Transformasi Edukatif: Dari Nilai Raport ke Karakter Kebangsaan yang Kokoh

Kehadiran komponen bela negara dalam penilaian sikap raport membawa makna edukatif yang mendalam bagi ekosistem pendidikan. Bagi siswa, indikator yang jelas ini berfungsi sebagai panduan konkret tentang ekspektasi sebagai warga negara muda Indonesia, sekaligus menjadi motivasi intrinsik untuk konsisten mengamalkan nilai-nilai kebangsaan. Dari perspektif kurikulum, kebijakan ini mengontekstualisasikan pembelajaran bela negara menjadi bagian integral dari pengembangan kompetensi sosial dan spiritual siswa, selaras dengan tujuan pendidikan nasional.

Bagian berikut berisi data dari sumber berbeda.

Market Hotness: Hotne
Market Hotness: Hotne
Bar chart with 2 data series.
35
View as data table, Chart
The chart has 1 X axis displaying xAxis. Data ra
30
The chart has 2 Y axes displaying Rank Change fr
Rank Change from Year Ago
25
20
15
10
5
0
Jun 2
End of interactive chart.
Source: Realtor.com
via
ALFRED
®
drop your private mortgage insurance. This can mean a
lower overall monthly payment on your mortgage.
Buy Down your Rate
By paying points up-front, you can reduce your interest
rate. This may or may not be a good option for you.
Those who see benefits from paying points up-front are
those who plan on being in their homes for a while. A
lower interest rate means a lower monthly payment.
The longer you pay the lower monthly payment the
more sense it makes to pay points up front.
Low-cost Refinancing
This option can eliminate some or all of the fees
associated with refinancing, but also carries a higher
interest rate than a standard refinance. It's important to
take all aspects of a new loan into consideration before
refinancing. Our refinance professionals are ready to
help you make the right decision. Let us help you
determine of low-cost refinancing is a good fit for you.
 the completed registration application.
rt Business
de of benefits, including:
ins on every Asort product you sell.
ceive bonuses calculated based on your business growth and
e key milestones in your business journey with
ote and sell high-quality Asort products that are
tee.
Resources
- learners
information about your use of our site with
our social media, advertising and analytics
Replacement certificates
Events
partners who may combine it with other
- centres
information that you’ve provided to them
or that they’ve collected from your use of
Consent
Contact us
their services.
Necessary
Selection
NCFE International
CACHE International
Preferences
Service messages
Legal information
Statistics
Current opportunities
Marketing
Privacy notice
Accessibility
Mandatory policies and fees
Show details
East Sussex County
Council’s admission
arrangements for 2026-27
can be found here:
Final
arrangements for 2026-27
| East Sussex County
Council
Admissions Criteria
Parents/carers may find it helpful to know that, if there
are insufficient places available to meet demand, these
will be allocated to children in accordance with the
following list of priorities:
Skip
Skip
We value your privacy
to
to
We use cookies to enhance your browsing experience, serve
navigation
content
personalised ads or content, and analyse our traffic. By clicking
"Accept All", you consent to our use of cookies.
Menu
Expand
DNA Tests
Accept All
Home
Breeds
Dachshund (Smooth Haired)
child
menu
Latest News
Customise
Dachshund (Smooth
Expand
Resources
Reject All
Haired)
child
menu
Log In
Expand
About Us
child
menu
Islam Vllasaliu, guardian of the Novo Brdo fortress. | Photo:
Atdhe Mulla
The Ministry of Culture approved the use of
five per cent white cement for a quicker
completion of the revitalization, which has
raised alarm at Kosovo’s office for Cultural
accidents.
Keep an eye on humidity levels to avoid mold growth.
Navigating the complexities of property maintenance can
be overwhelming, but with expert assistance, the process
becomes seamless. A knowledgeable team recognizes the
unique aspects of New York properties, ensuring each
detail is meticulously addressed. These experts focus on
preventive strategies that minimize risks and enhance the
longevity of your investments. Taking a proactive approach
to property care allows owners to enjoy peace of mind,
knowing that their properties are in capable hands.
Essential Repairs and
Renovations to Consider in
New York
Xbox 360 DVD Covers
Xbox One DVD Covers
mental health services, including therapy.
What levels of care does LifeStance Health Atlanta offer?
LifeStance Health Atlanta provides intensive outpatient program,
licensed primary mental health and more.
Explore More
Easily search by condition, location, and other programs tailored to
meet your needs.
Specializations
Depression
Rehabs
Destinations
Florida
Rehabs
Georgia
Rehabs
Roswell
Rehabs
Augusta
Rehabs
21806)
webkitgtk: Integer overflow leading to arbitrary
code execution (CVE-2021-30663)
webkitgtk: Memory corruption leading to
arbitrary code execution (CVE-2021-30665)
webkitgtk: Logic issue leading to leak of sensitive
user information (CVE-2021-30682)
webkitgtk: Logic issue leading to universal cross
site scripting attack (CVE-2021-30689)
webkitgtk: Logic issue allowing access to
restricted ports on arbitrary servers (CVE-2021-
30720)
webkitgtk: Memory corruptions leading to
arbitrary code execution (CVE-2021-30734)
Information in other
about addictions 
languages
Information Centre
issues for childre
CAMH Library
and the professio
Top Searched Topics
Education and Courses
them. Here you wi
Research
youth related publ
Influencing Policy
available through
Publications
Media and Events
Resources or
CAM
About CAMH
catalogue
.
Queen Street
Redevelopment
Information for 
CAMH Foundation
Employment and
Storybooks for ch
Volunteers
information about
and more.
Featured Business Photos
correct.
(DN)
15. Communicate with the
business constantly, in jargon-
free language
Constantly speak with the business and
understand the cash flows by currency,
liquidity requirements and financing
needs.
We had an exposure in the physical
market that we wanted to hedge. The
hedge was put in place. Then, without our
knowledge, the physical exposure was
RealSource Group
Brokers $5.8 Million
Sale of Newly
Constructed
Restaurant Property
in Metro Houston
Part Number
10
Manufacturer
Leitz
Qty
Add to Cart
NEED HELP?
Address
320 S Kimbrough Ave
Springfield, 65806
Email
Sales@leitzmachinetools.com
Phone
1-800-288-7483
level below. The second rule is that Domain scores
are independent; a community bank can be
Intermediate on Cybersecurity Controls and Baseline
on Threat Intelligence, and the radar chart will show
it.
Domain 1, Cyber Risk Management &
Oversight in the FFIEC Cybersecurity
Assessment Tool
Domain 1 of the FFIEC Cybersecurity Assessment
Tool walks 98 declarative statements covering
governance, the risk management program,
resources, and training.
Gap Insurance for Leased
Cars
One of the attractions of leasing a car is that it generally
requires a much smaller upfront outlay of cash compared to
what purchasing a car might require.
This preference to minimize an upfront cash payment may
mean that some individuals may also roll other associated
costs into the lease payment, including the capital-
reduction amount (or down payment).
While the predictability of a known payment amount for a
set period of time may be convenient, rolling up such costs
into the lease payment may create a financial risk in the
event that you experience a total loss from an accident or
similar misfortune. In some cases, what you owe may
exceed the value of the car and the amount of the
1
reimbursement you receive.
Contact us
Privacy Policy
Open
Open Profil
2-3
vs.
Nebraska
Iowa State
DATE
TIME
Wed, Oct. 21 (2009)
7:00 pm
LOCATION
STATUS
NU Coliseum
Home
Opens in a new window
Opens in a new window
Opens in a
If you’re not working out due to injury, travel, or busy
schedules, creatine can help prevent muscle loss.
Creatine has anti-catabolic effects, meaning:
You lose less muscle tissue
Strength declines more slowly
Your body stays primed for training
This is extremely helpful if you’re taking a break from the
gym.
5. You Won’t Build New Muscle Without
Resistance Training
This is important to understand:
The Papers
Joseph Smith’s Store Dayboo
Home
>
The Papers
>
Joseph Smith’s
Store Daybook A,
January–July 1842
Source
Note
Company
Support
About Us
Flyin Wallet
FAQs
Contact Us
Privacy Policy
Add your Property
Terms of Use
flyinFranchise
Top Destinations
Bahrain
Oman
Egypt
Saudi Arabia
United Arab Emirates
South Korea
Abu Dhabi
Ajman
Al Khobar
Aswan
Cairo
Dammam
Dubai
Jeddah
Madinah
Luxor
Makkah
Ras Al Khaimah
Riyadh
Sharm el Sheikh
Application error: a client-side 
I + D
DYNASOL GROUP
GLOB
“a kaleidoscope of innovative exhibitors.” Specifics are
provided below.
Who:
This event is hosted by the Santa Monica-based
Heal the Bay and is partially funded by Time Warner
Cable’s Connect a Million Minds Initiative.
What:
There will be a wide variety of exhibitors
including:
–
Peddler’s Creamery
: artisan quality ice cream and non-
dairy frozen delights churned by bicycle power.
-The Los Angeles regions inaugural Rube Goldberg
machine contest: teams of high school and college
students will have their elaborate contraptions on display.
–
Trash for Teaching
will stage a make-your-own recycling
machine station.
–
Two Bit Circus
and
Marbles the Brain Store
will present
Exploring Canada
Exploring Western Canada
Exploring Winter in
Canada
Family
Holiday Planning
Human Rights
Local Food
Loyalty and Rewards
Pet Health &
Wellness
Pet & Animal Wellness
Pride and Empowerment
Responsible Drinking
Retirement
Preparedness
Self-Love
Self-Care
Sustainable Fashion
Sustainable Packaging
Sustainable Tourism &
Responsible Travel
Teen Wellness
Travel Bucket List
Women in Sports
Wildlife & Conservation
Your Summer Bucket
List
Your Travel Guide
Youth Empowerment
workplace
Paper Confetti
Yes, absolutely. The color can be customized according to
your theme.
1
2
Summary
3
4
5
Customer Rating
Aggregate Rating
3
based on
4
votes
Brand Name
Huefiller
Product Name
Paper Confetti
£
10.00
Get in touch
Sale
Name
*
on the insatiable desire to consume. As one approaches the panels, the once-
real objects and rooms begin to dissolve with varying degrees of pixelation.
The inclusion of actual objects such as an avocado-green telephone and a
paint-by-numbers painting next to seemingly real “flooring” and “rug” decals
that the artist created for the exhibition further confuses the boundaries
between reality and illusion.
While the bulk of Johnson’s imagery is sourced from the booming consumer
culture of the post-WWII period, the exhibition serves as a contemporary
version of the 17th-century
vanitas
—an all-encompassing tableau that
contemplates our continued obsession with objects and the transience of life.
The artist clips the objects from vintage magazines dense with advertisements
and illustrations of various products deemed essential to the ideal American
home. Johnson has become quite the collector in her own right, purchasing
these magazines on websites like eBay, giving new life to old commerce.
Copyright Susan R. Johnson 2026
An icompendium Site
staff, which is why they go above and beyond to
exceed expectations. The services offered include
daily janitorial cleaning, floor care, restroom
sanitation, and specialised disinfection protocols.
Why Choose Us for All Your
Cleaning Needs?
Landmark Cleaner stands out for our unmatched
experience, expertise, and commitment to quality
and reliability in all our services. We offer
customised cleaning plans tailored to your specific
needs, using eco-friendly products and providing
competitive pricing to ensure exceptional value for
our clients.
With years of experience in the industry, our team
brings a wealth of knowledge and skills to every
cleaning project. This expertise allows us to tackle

Implementasi kebijakan ini juga membuka ruang baru bagi peran guru. Guru tidak lagi hanya berperan sebagai pengajar materi, tetapi bertransformasi menjadi fasilitator dan pendamping dalam proses internalisasi nilai-nilai kebangsaan. Sistem penilaian berbasis portofolio memungkinkan guru untuk memahami perkembangan karakter setiap siswa secara lebih personal dan mendalam. Hal ini membuat intervensi, bimbingan, dan refleksi yang diberikan dapat lebih tepat sasaran dan bersifat membangun, memperkuat hubungan edukatif antara guru dan siswa dalam kerangka pembentukan karakter.

Kebijakan integrasi nilai bela negara ke dalam raport ini merupakan undangan terbuka bagi seluruh pemangku kepentingan pendidikan, terutama guru dan pelajar SMA/SMK, untuk aktif berpartisipasi. Bagi para guru, inilah momen untuk memperkaya metode pembelajaran dan bimbingan dengan konteks kebangsaan yang nyata. Bagi para pelajar, ini adalah kesempatan emas untuk tidak hanya mengejar prestasi akademik, tetapi juga secara sadar membangun rekam jejak karakter kebangsaan yang kokoh. Mari kita wujudkan bersama pendidikan yang tidak hanya mencerdaskan kehidupan bangsa, tetapi juga mengokohkan jiwa dan semangat bela negara dalam setiap langkah generasi muda Indonesia.